2022 the big three sign a peace treaty
In May 2022, Apple, Google and Microsoft jointly announced that they would expand support for FIDO credentials — passkeys — across their platforms and browsers.
That’s what turned this from a technical footnote into something you can explain to your mother. Until then, WebAuthn nearly always meant a physical USB key: excellent, and used by about three people. A passkey lives where your phone already is — in your hand — and unlocks with your face.
What it doesn’t fix
Now the small print, because the industry is going to spend the next few years pretending it isn’t there.
Recovery is still the soft spot. The hole hasn’t gone away: it’s moved. Lose the device and somebody has to decide that you’re you, and that decision is nearly always made over email, over SMS, or by talking to a human in a call centre. That human is exactly the same target they always were. You’ve armoured the front door and the back one is right where you left it.
Syncing ties you to an ecosystem. Passkeys are convenient because your platform replicates them across your devices. Which is another way of saying your keys live on one particular company’s keyring. Getting out isn’t impossible, but it isn’t a button either. You traded the problem of remembering for the problem of belonging.
And you still need a way in when you lose the phone. Which in practice means almost no site has actually removed the password: it has tucked it behind a “trouble signing in?” link. As long as that link exists, the password exists, and it’s as bad as it ever was. The chain breaks at the weakest method you’ll accept, not the most elegant one you offer.
What to do in the meantime
Turn on passkeys wherever they’re offered, and start with whatever hurts most if it falls: your email, your bank, the account you use to log into everything else. It’s one of the few security improvements that also saves you work.
And don’t kid yourself: you’ll be living with passwords for years yet, if only as a plan B. Make them long, make them different everywhere, and keep them in a manager. If you want one that never leaves your head, use the generator; if you want to know whether the one you’ve got holds up at all, run it through the checker.
The old sentry’s question — are you one of us? — finally has a different answer. For decades we answered by saying a word that could be overheard. Now we answer with a signature only your device can produce, without the word ever coming into existence. It’s the first time we’ve changed the question instead of the word.

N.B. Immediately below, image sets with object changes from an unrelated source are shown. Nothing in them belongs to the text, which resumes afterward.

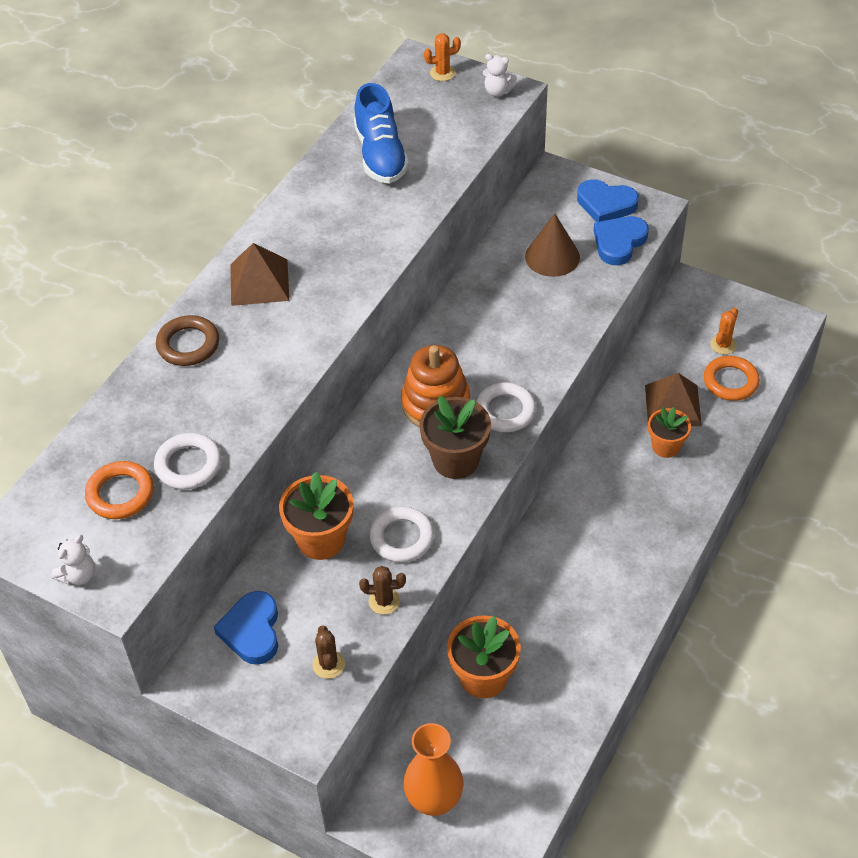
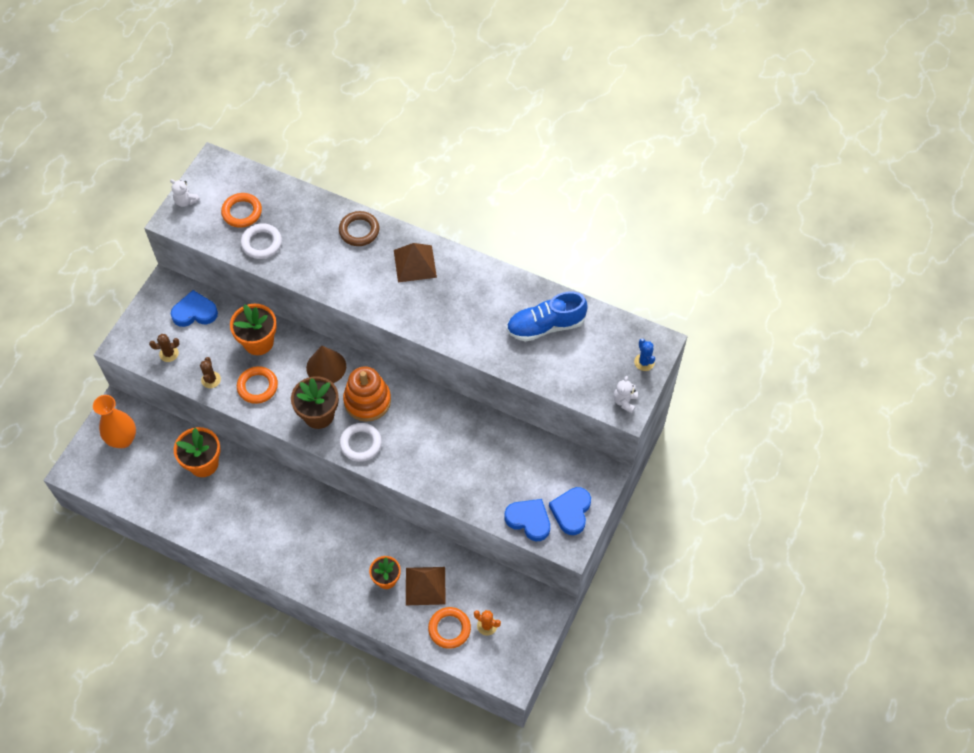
camera: 85 degrees right, 10 degrees up
white ring [370,506,434,562] -> orange ring [237,366,278,404]
orange cactus [424,33,461,81] -> blue cactus [634,339,655,371]
brown cone [525,213,580,277] -> brown cone moved to [306,346,346,383]

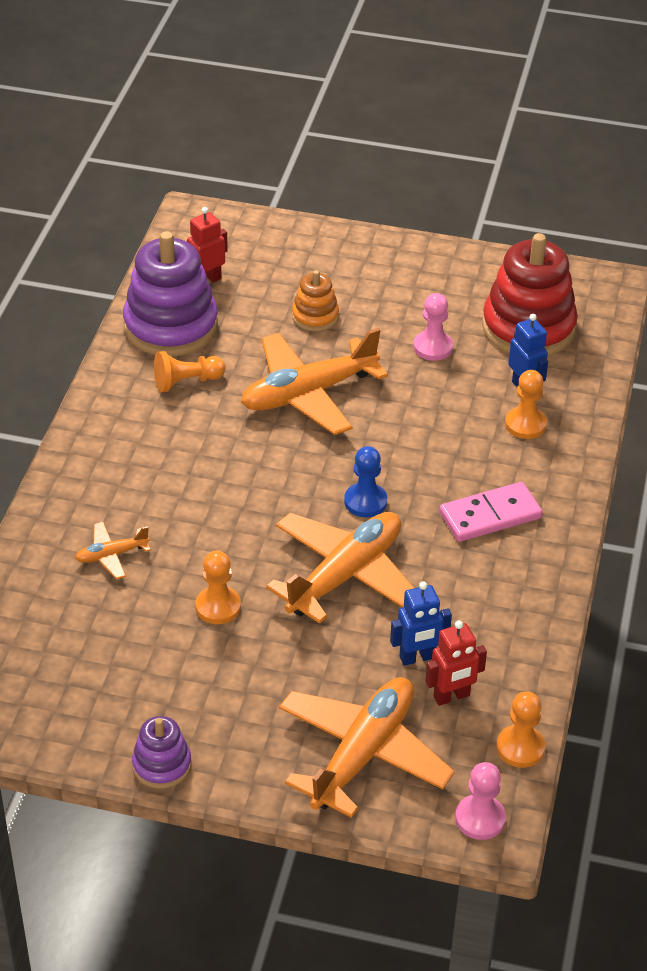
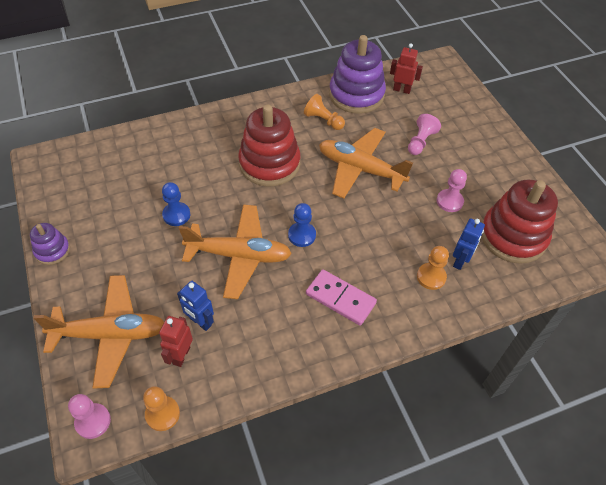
camera: 55 degrees right, 10 degrees up
orange plane [75,522,151,579] -> none
orange pawn [195,551,241,624] -> blue pawn [162,182,190,226]
orange stacking toy [292,270,339,332] -> pink pawn [408,114,441,155]
red robot [425,621,487,706] -> red robot turned 75 degrees clockwise [159,316,193,367]
none -> red stacking toy [238,105,300,187]

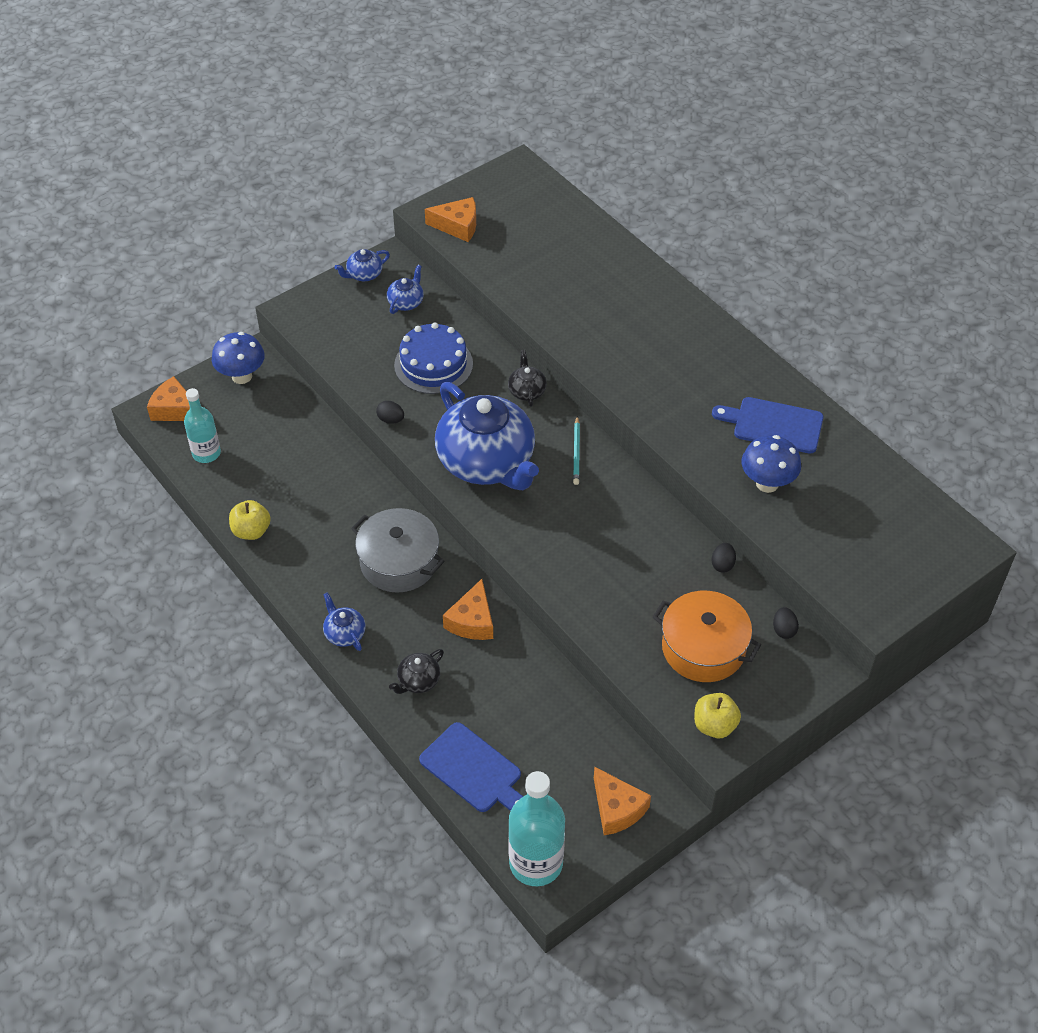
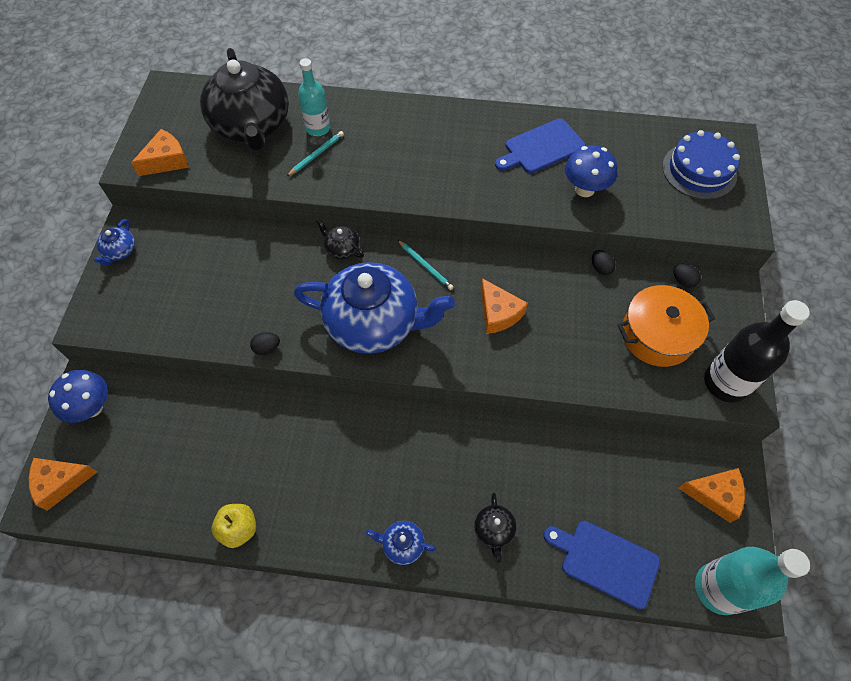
camera: 45 degrees left, 10 degrees up
turquoise bottle [184,388,221,463] -> turquoise bottle moved to [298,58,330,136]
grey pot [351,508,444,593] -> none
blue teapot [387,265,424,314] -> none
blue cake [394,323,473,394] -> blue cake moved to [662,130,740,200]
blue cutting board [419,722,523,812] -> blue cutting board turned 150 degrees counterclockwise [543,521,660,610]
orange cheese [443,579,493,640] -> orange cheese moved to [480,278,528,334]
yellow apple [694,693,741,738] -> black bottle [704,300,810,403]
none -> black teapot [200,48,289,151]
none -> turquoise pencil [286,131,344,177]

Sources: W. Diffie and M. Hellman, “New Directions in Cryptography”, IEEE Transactions on Information Theory, 1976 · R. Morris and K. Thompson, “Password Security: A Case History”, Communications of the ACM, 1979 · FIDO Alliance, founded in 2013 · “Web Authentication: An API for accessing Public Key Credentials”, W3C Recommendation, March 2019 · joint announcement by Apple, Google and Microsoft on passkey support, May 2022.